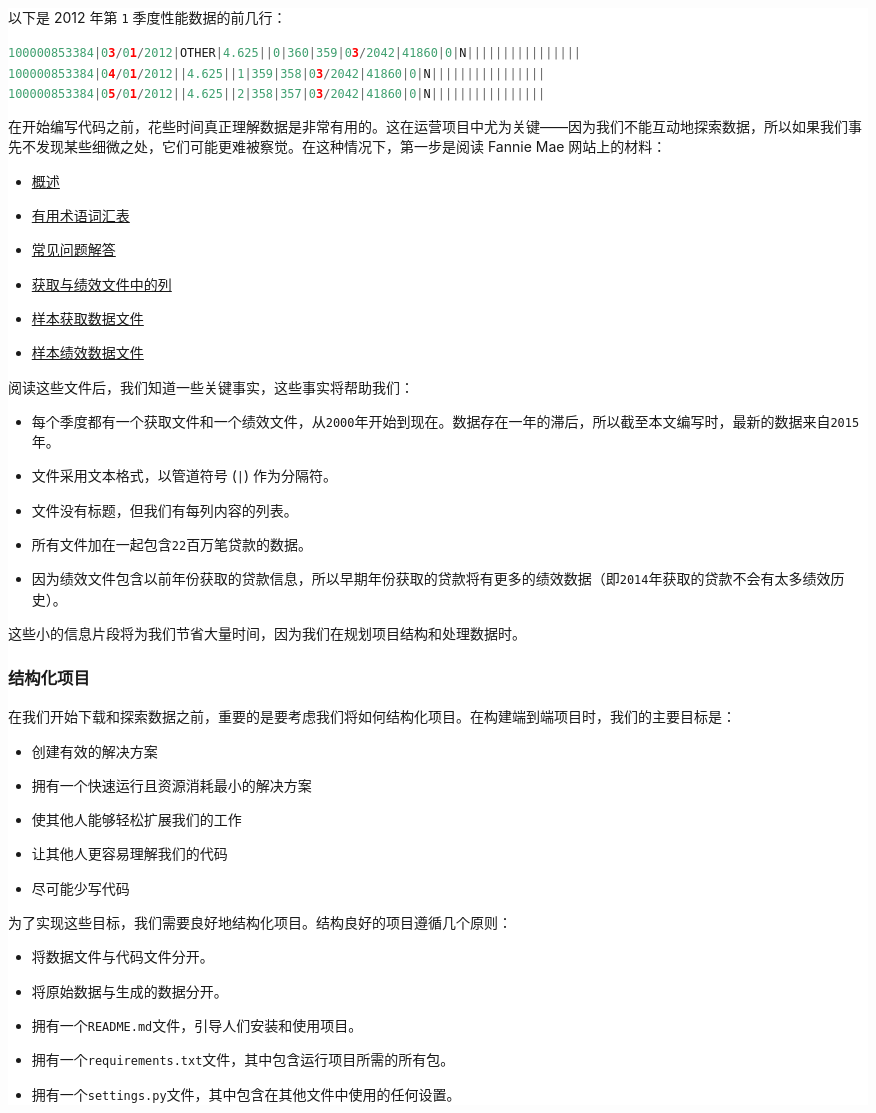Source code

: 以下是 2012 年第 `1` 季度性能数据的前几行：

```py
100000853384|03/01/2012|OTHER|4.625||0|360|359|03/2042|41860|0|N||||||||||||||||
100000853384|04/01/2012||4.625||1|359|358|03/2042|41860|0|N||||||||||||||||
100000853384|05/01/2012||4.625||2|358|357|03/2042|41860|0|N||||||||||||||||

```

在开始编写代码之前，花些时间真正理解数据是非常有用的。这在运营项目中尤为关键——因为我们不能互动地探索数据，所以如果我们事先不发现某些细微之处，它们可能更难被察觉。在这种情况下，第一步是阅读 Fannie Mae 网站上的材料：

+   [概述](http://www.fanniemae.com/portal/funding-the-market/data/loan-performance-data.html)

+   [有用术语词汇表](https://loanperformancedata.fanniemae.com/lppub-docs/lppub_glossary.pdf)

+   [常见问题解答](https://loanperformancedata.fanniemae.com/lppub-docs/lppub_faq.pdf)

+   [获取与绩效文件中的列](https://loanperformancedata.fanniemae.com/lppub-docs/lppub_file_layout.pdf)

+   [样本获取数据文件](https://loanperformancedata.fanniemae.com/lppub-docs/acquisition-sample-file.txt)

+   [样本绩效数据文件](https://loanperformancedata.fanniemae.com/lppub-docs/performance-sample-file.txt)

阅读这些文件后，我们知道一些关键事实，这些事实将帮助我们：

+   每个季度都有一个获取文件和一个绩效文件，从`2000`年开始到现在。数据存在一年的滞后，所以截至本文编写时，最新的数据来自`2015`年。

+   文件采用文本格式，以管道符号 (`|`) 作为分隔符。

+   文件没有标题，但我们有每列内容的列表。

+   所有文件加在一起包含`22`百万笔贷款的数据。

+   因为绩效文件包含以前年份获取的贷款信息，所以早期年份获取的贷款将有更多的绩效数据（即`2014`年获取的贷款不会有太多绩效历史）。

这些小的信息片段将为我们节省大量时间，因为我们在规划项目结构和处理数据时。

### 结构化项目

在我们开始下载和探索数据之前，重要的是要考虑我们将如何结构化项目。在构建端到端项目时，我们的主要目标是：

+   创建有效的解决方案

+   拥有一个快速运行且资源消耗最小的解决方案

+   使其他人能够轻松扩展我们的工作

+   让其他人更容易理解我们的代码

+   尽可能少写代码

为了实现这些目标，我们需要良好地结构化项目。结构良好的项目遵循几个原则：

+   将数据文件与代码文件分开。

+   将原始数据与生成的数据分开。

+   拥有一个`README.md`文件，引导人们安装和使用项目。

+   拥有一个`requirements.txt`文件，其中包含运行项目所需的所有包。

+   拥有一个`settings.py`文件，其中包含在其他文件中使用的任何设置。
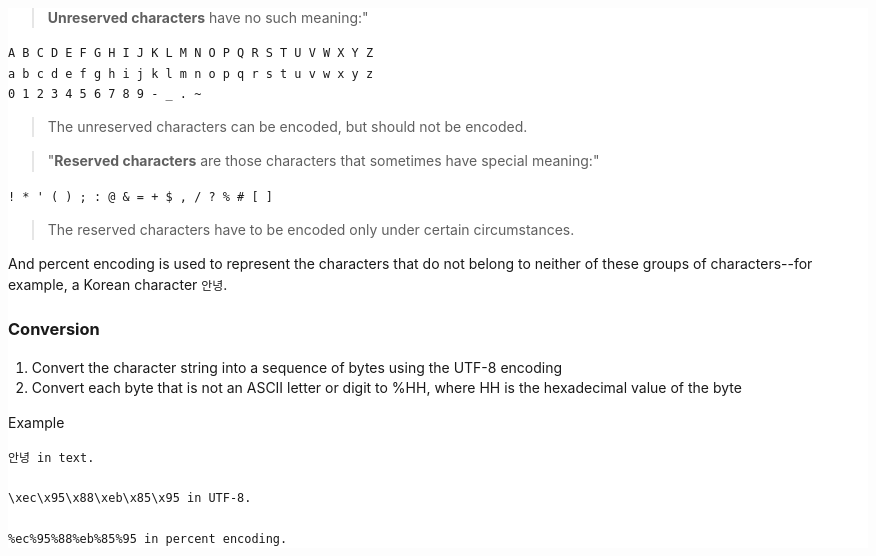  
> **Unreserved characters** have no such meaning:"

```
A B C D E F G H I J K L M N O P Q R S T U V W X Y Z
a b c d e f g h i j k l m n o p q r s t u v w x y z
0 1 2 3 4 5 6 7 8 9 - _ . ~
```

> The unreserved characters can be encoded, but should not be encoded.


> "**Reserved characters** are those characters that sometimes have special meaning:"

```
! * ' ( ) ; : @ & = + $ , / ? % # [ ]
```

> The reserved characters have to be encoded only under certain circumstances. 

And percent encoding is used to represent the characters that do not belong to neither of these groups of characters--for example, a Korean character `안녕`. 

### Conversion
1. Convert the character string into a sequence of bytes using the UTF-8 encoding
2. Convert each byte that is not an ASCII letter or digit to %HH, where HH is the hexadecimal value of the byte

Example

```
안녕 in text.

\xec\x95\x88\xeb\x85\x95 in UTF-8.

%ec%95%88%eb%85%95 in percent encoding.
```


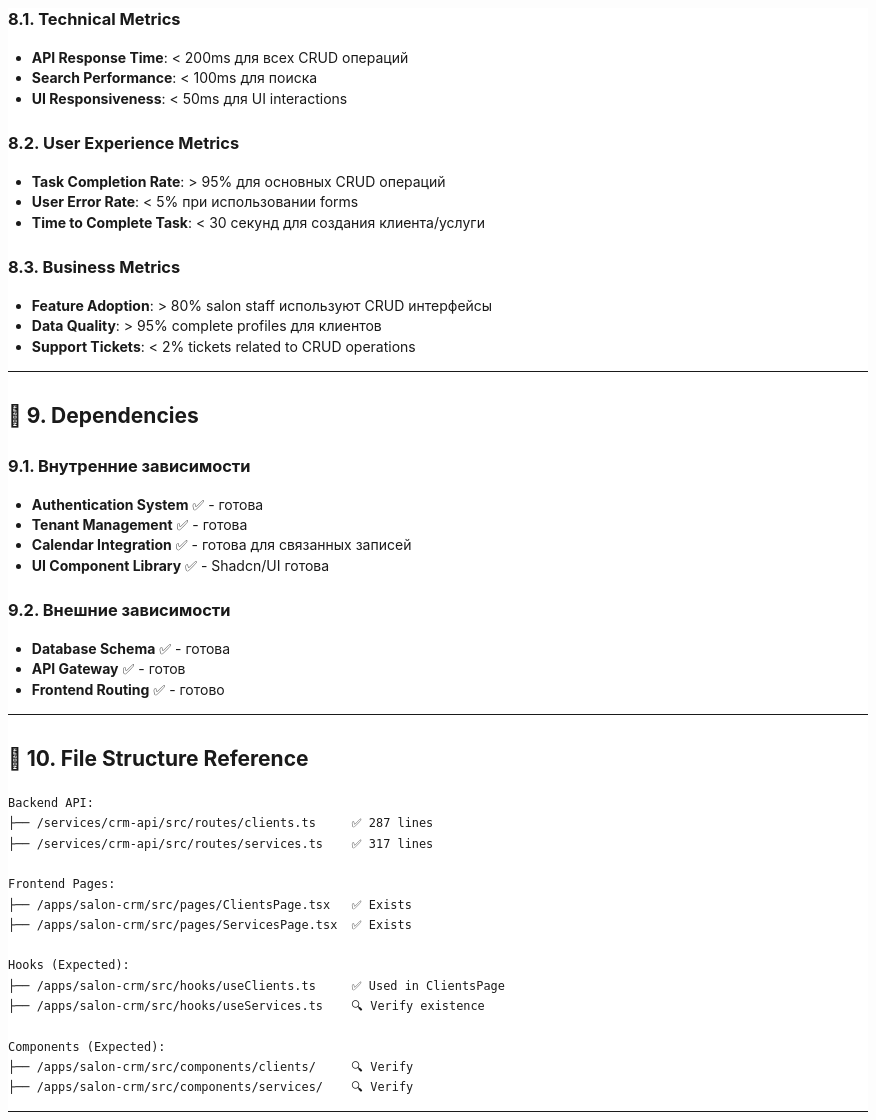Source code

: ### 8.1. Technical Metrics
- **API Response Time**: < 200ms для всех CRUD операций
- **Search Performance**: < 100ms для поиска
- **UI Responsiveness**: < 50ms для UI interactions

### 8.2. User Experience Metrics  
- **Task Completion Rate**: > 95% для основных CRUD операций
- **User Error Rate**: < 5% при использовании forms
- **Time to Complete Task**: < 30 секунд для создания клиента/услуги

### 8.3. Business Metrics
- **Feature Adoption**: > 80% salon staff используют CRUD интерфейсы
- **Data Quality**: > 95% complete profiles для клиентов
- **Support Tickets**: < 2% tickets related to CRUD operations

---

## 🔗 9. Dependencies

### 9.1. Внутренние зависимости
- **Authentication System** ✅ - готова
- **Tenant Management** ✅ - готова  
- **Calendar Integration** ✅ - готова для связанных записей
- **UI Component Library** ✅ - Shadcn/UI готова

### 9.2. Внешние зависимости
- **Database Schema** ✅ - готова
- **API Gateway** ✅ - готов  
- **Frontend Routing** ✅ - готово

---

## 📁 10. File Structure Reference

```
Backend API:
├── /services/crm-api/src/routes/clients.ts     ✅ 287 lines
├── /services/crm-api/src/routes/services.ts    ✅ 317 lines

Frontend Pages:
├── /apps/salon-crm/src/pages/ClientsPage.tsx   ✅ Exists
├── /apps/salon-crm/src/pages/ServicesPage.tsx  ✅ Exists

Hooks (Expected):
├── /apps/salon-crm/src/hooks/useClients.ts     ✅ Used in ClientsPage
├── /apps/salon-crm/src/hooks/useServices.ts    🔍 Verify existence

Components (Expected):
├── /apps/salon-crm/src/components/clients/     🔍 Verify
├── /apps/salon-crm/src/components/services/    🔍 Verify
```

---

═══

◆ WORK REQUIRED: Skip every line before the one containing "- **Support Tickets**: <". Retype that line and the rest through the last one exactly as they stand in the listing.

◆ EXERCISE RESPONSE:
- **Support Tickets**: < 2% tickets related to CRUD operations

---

## 🔗 9. Dependencies

### 9.1. Внутренние зависимости
- **Authentication System** ✅ - готова
- **Tenant Management** ✅ - готова  
- **Calendar Integration** ✅ - готова для связанных записей
- **UI Component Library** ✅ - Shadcn/UI готова

### 9.2. Внешние зависимости
- **Database Schema** ✅ - готова
- **API Gateway** ✅ - готов  
- **Frontend Routing** ✅ - готово

---

## 📁 10. File Structure Reference

```
Backend API:
├── /services/crm-api/src/routes/clients.ts     ✅ 287 lines
├── /services/crm-api/src/routes/services.ts    ✅ 317 lines

Frontend Pages:
├── /apps/salon-crm/src/pages/ClientsPage.tsx   ✅ Exists
├── /apps/salon-crm/src/pages/ServicesPage.tsx  ✅ Exists

Hooks (Expected):
├── /apps/salon-crm/src/hooks/useClients.ts     ✅ Used in ClientsPage
├── /apps/salon-crm/src/hooks/useServices.ts    🔍 Verify existence

Components (Expected):
├── /apps/salon-crm/src/components/clients/     🔍 Verify
├── /apps/salon-crm/src/components/services/    🔍 Verify
```

---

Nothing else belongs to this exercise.